Leading economists around the world have been warning of dire consequences for the international economy should the Greek debt crisis become a contagion that spreads around the globe.

Yet in Australia, Senator Barnaby Joyce is ridiculed by all and sundry, for daring to warn of the impacts on Australia from this looming international sovereign debt crisis.

A crisis that Barnaby’s esteemed critics cannot see coming. Again.

Roubini: ‘Risky Rich’ Countries in Greatest Danger of Default

26 Feb

New York University Professor Nouriel Roubini – famous for having predicted the GFC in 2006 – again defies the so-called ‘conventional wisdom’ by warning that it is the “risky rich” countries who are in greatest danger of sovereign debt default:

Today’s swollen fiscal deficits and public debt are fueling concerns about sovereign risk in many advanced economies. Traditionally, sovereign risk has been concentrated in emerging-market economies. After all, in the last decade or so, Russia, Argentina, and Ecuador defaulted on their public debts, while Pakistan, Ukraine, and Uruguay coercively restructured their public debt under the threat of default.

But, in large part – and with a few exceptions in Central and Eastern Europe – emerging-market economies improved their fiscal performance by reducing overall deficits, running large primary surpluses, lowering their stock of public debt-to-GDP ratios, and reducing the currency and maturity mismatches in their public debt.
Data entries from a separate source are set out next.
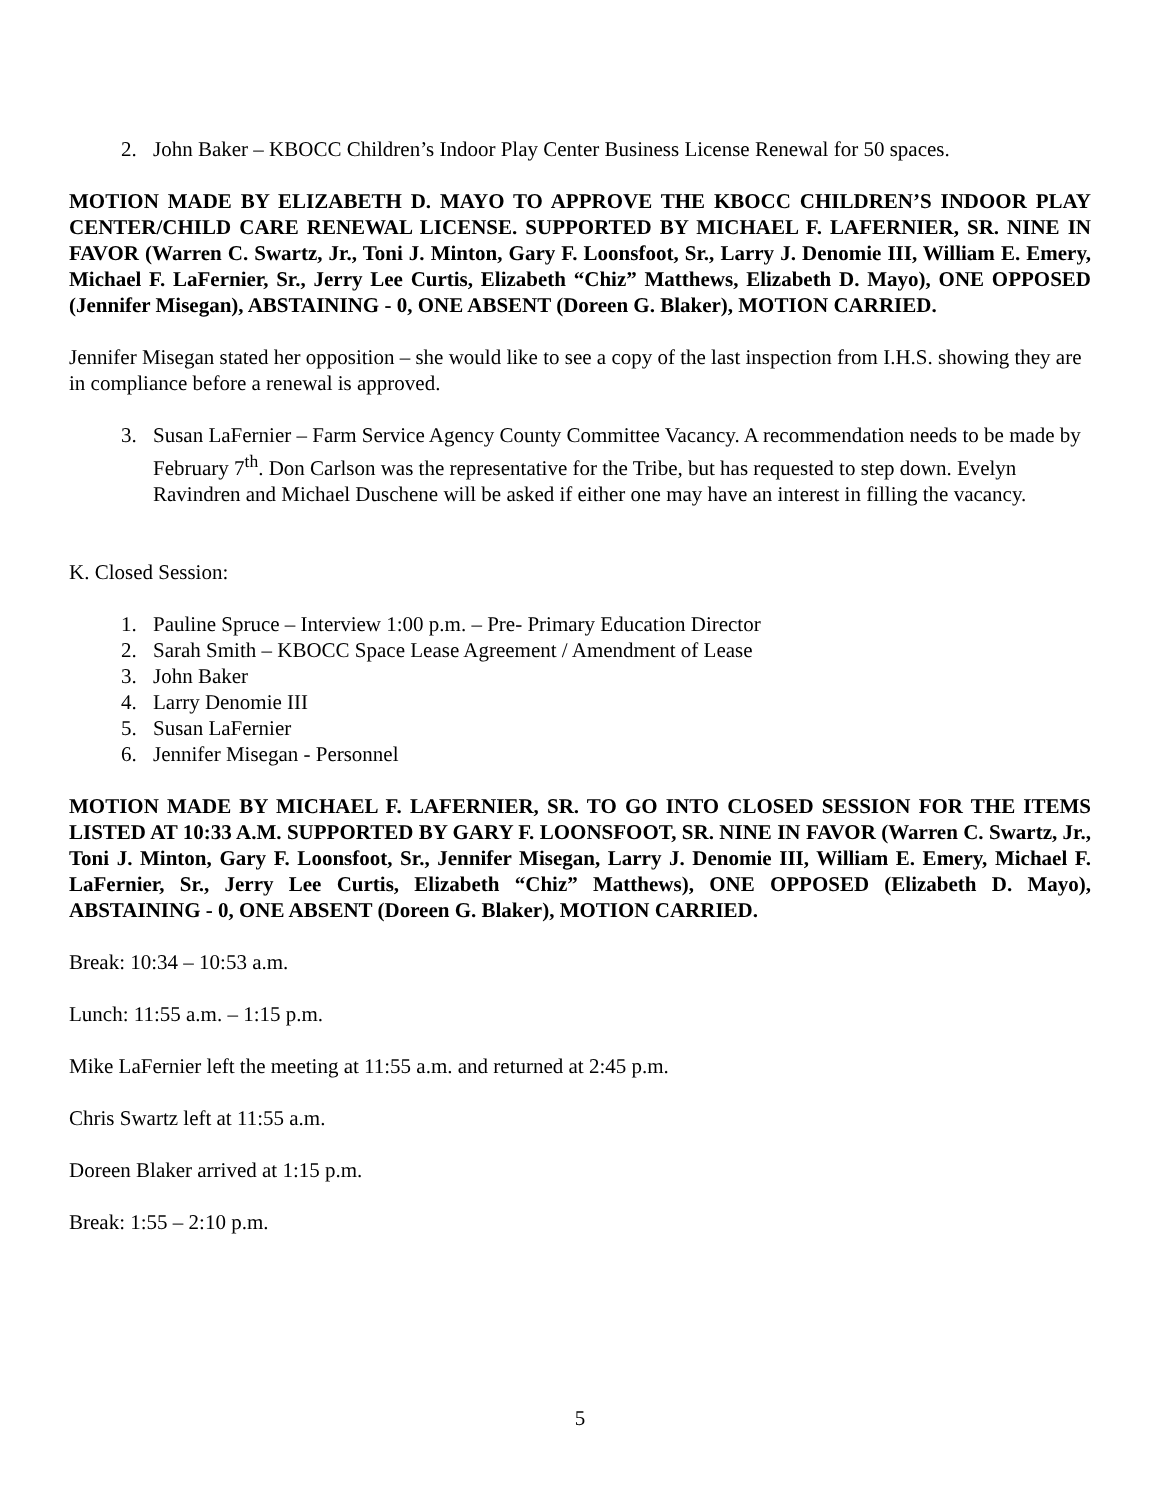2. John Baker – KBOCC Children’s Indoor Play Center Business License Renewal for 50 spaces.
MOTION MADE BY ELIZABETH D. MAYO TO APPROVE THE KBOCC CHILDREN’S INDOOR PLAY CENTER/CHILD CARE RENEWAL LICENSE. SUPPORTED BY MICHAEL F. LAFERNIER, SR. NINE IN FAVOR (Warren C. Swartz, Jr., Toni J. Minton, Gary F. Loonsfoot, Sr., Larry J. Denomie III, William E. Emery, Michael F. LaFernier, Sr., Jerry Lee Curtis, Elizabeth “Chiz” Matthews, Elizabeth D. Mayo), ONE OPPOSED (Jennifer Misegan), ABSTAINING - 0, ONE ABSENT (Doreen G. Blaker), MOTION CARRIED.
Jennifer Misegan stated her opposition – she would like to see a copy of the last inspection from I.H.S. showing they are in compliance before a renewal is approved.
3. Susan LaFernier – Farm Service Agency County Committee Vacancy. A recommendation needs to be made by February 7<sup>th</sup>. Don Carlson was the representative for the Tribe, but has requested to step down. Evelyn Ravindren and Michael Duschene will be asked if either one may have an interest in filling the vacancy.
K. Closed Session:
1. Pauline Spruce – Interview 1:00 p.m. – Pre- Primary Education Director
2. Sarah Smith – KBOCC Space Lease Agreement / Amendment of Lease
3. John Baker
4. Larry Denomie III
5. Susan LaFernier
6. Jennifer Misegan - Personnel
MOTION MADE BY MICHAEL F. LAFERNIER, SR. TO GO INTO CLOSED SESSION FOR THE ITEMS LISTED AT 10:33 A.M. SUPPORTED BY GARY F. LOONSFOOT, SR. NINE IN FAVOR (Warren C. Swartz, Jr., Toni J. Minton, Gary F. Loonsfoot, Sr., Jennifer Misegan, Larry J. Denomie III, William E. Emery, Michael F. LaFernier, Sr., Jerry Lee Curtis, Elizabeth “Chiz” Matthews), ONE OPPOSED (Elizabeth D. Mayo), ABSTAINING - 0, ONE ABSENT (Doreen G. Blaker), MOTION CARRIED.
Break: 10:34 – 10:53 a.m.
Lunch: 11:55 a.m. – 1:15 p.m.
Mike LaFernier left the meeting at 11:55 a.m. and returned at 2:45 p.m.
Chris Swartz left at 11:55 a.m.
Doreen Blaker arrived at 1:15 p.m.
Break: 1:55 – 2:10 p.m.
5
As a result, sovereign risk today is a greater problem in advanced economies than in most emerging-market economies.

Greek Crisis Coming to America

26 Feb

Professor Niall Ferguson, recently seen on ABC TV in his acclaimed documentary series The Ascent of Money, writes for the Financial Times:

It began in Athens. It is spreading to Lisbon and Madrid. But it would be a grave mistake to assume that the sovereign debt crisis that is unfolding will remain confined to the weaker eurozone economies. For this is more than just a Mediterranean problem with a farmyard acronym. It is a fiscal crisis of the western world. Its ramifications are far more profound than most investors currently appreciate…

What we in the western world are about to learn is that there is no such thing as a Keynesian free lunch. Deficits did not “save” us half so much as monetary policy – zero interest rates plus quantitative easing – did. First, the impact of government spending (the hallowed “multiplier”) has been much less than the proponents of stimulus hoped. Second, there is a good deal of “leakage” from open economies in a globalised world. Last, crucially, explosions of public debt incur bills that fall due much sooner than we expect.
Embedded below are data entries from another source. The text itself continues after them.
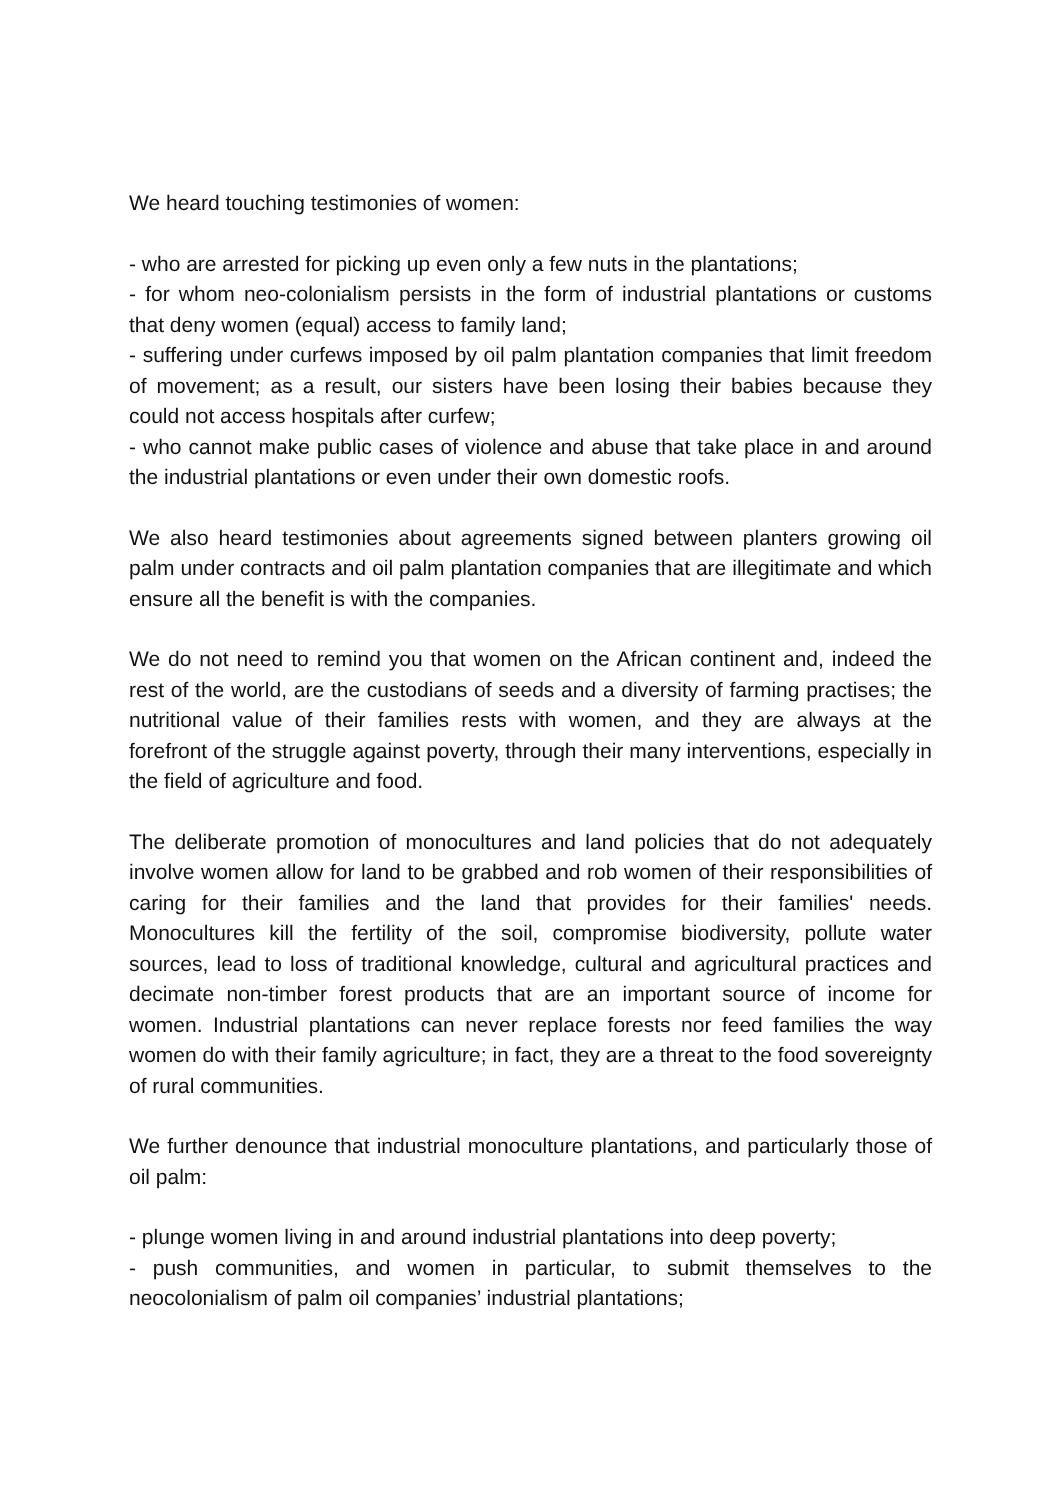We heard touching testimonies of women:
- who are arrested for picking up even only a few nuts in the plantations;
- for whom neo-colonialism persists in the form of industrial plantations or customs that deny women (equal) access to family land;
- suffering under curfews imposed by oil palm plantation companies that limit freedom of movement; as a result, our sisters have been losing their babies because they could not access hospitals after curfew;
- who cannot make public cases of violence and abuse that take place in and around the industrial plantations or even under their own domestic roofs.
We also heard testimonies about agreements signed between planters growing oil palm under contracts and oil palm plantation companies that are illegitimate and which ensure all the benefit is with the companies.
We do not need to remind you that women on the African continent and, indeed the rest of the world, are the custodians of seeds and a diversity of farming practises; the nutritional value of their families rests with women, and they are always at the forefront of the struggle against poverty, through their many interventions, especially in the field of agriculture and food.
The deliberate promotion of monocultures and land policies that do not adequately involve women allow for land to be grabbed and rob women of their responsibilities of caring for their families and the land that provides for their families' needs. Monocultures kill the fertility of the soil, compromise biodiversity, pollute water sources, lead to loss of traditional knowledge, cultural and agricultural practices and decimate non-timber forest products that are an important source of income for women. Industrial plantations can never replace forests nor feed families the way women do with their family agriculture; in fact, they are a threat to the food sovereignty of rural communities.
We further denounce that industrial monoculture plantations, and particularly those of oil palm:
- plunge women living in and around industrial plantations into deep poverty;
- push communities, and women in particular, to submit themselves to the neocolonialism of palm oil companies’ industrial plantations;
This Crisis Won’t Stop Moving

26 Feb

From the New York Times:

You know we’re in trouble when we’re told that the economic problems in Greece, Portugal and Spain, the most indebted countries in the euro zone, are likely to remain safely contained in those nations.

After all, we heard the same nonsense in 2007 from United States financial leaders talking about the subprime mortgage mess. Both Ben S. Bernanke, the chairman of the Federal Reserve Board, and Henry M. Paulson Jr., then the Treasury secretary, rolled out to reassure concerned investors that troubles in mortgage land wouldn’t permeate the rest of the economy.
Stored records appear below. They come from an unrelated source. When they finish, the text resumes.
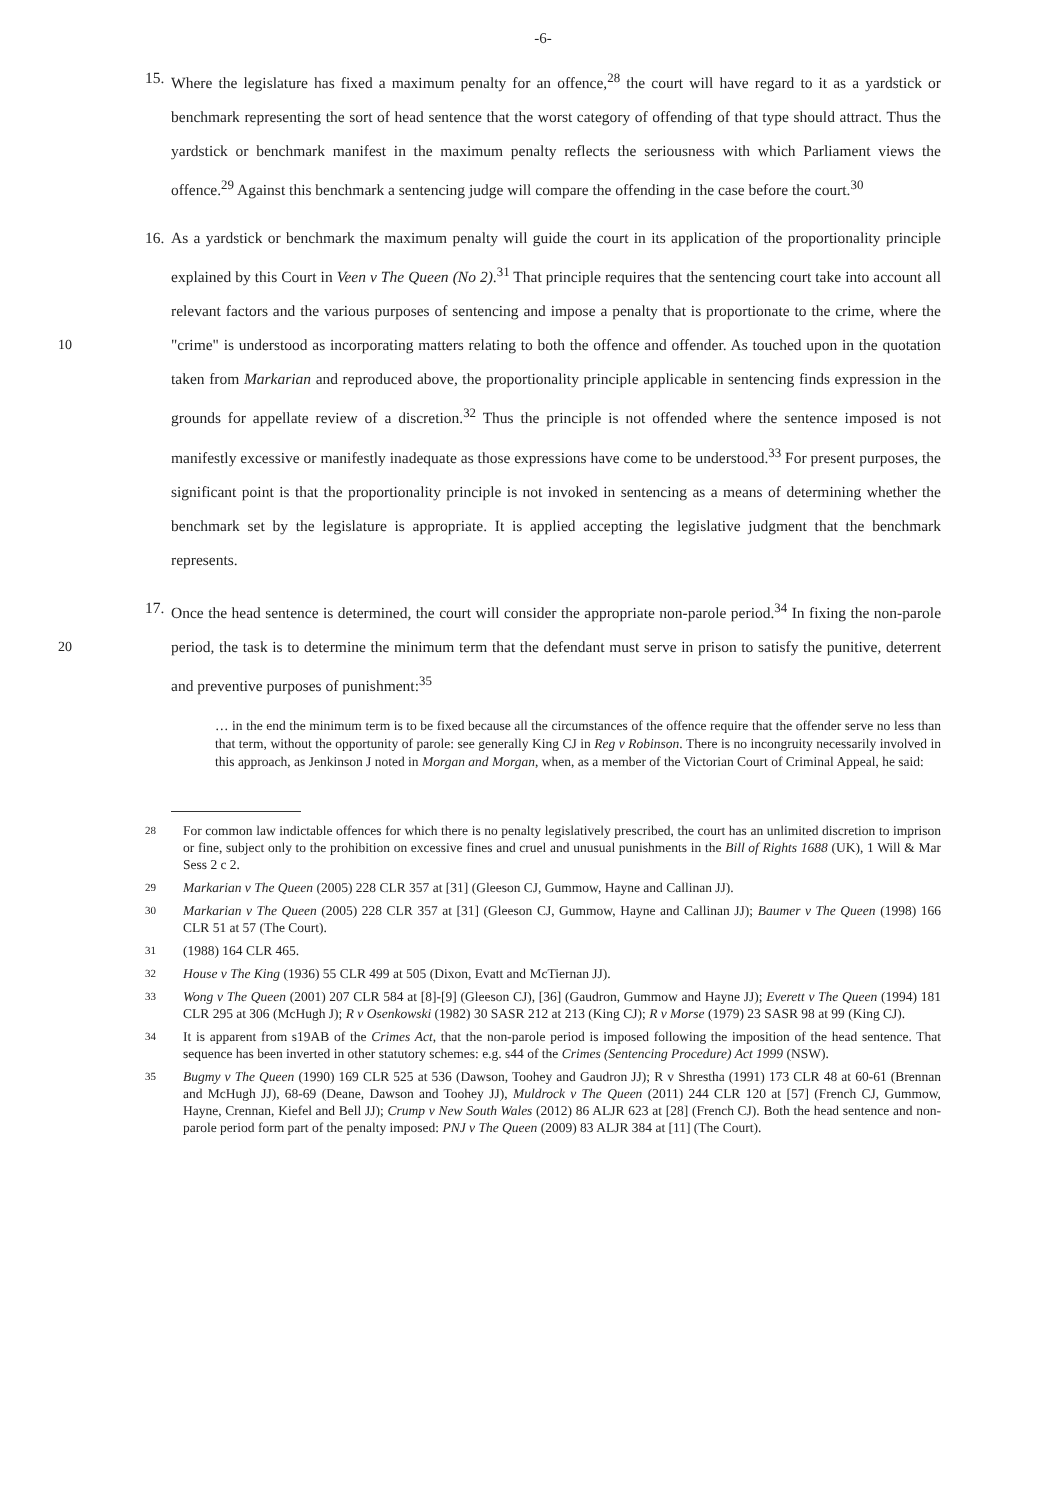-6-
15.
Where the legislature has fixed a maximum penalty for an offence,<sup>28</sup> the court will have regard to it as a yardstick or benchmark representing the sort of head sentence that the worst category of offending of that type should attract. Thus the yardstick or benchmark manifest in the maximum penalty reflects the seriousness with which Parliament views the offence.<sup>29</sup> Against this benchmark a sentencing judge will compare the offending in the case before the court.<sup>30</sup>
16.
As a yardstick or benchmark the maximum penalty will guide the court in its application of the proportionality principle explained by this Court in Veen v The Queen (No 2).<sup>31</sup> That principle requires that the sentencing court take into account all relevant factors and the various purposes of sentencing and impose a penalty that is proportionate to the crime, where the "crime" is understood as 10 incorporating matters relating to both the offence and offender. As touched upon in the quotation taken from Markarian and reproduced above, the proportionality principle applicable in sentencing finds expression in the grounds for appellate review of a discretion.<sup>32</sup> Thus the principle is not offended where the sentence imposed is not manifestly excessive or manifestly inadequate as those expressions have come to be understood.<sup>33</sup> For present purposes, the significant point is that the proportionality principle is not invoked in sentencing as a means of determining whether the benchmark set by the legislature is appropriate. It is applied accepting the legislative judgment that the benchmark represents.
17.
Once the head sentence is determined, the court will consider the appropriate non-parole period.<sup>34</sup> In fixing the non-parole period, the task is to determine the minimum term that the defendant must 20 serve in prison to satisfy the punitive, deterrent and preventive purposes of punishment:<sup>35</sup>
… in the end the minimum term is to be fixed because all the circumstances of the offence require that the offender serve no less than that term, without the opportunity of parole: see generally King CJ in Reg v Robinson. There is no incongruity necessarily involved in this approach, as Jenkinson J noted in Morgan and Morgan, when, as a member of the Victorian Court of Criminal Appeal, he said:
28
For common law indictable offences for which there is no penalty legislatively prescribed, the court has an unlimited discretion to imprison or fine, subject only to the prohibition on excessive fines and cruel and unusual punishments in the Bill of Rights 1688 (UK), 1 Will & Mar Sess 2 c 2.
29
Markarian v The Queen (2005) 228 CLR 357 at [31] (Gleeson CJ, Gummow, Hayne and Callinan JJ).
30
Markarian v The Queen (2005) 228 CLR 357 at [31] (Gleeson CJ, Gummow, Hayne and Callinan JJ); Baumer v The Queen (1998) 166 CLR 51 at 57 (The Court).
31
(1988) 164 CLR 465.
32
House v The King (1936) 55 CLR 499 at 505 (Dixon, Evatt and McTiernan JJ).
33
Wong v The Queen (2001) 207 CLR 584 at [8]-[9] (Gleeson CJ), [36] (Gaudron, Gummow and Hayne JJ); Everett v The Queen (1994) 181 CLR 295 at 306 (McHugh J); R v Osenkowski (1982) 30 SASR 212 at 213 (King CJ); R v Morse (1979) 23 SASR 98 at 99 (King CJ).
34
It is apparent from s19AB of the Crimes Act, that the non-parole period is imposed following the imposition of the head sentence. That sequence has been inverted in other statutory schemes: e.g. s44 of the Crimes (Sentencing Procedure) Act 1999 (NSW).
35
Bugmy v The Queen (1990) 169 CLR 525 at 536 (Dawson, Toohey and Gaudron JJ); R v Shrestha (1991) 173 CLR 48 at 60-61 (Brennan and McHugh JJ), 68-69 (Deane, Dawson and Toohey JJ), Muldrock v The Queen (2011) 244 CLR 120 at [57] (French CJ, Gummow, Hayne, Crennan, Kiefel and Bell JJ); Crump v New South Wales (2012) 86 ALJR 623 at [28] (French CJ). Both the head sentence and non-parole period form part of the penalty imposed: PNJ v The Queen (2009) 83 ALJR 384 at [11] (The Court).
As we all now know, mortgage woes were contained — to planet Earth. And so it may be with overleveraged nations in Europe.

Simply put, contagion is a fact of life in our interconnected global economy and financial markets. And that means investors must strap in for more gyrations in the stock and bond markets as the great and painful deleveraging that began in 2007 continues around the world.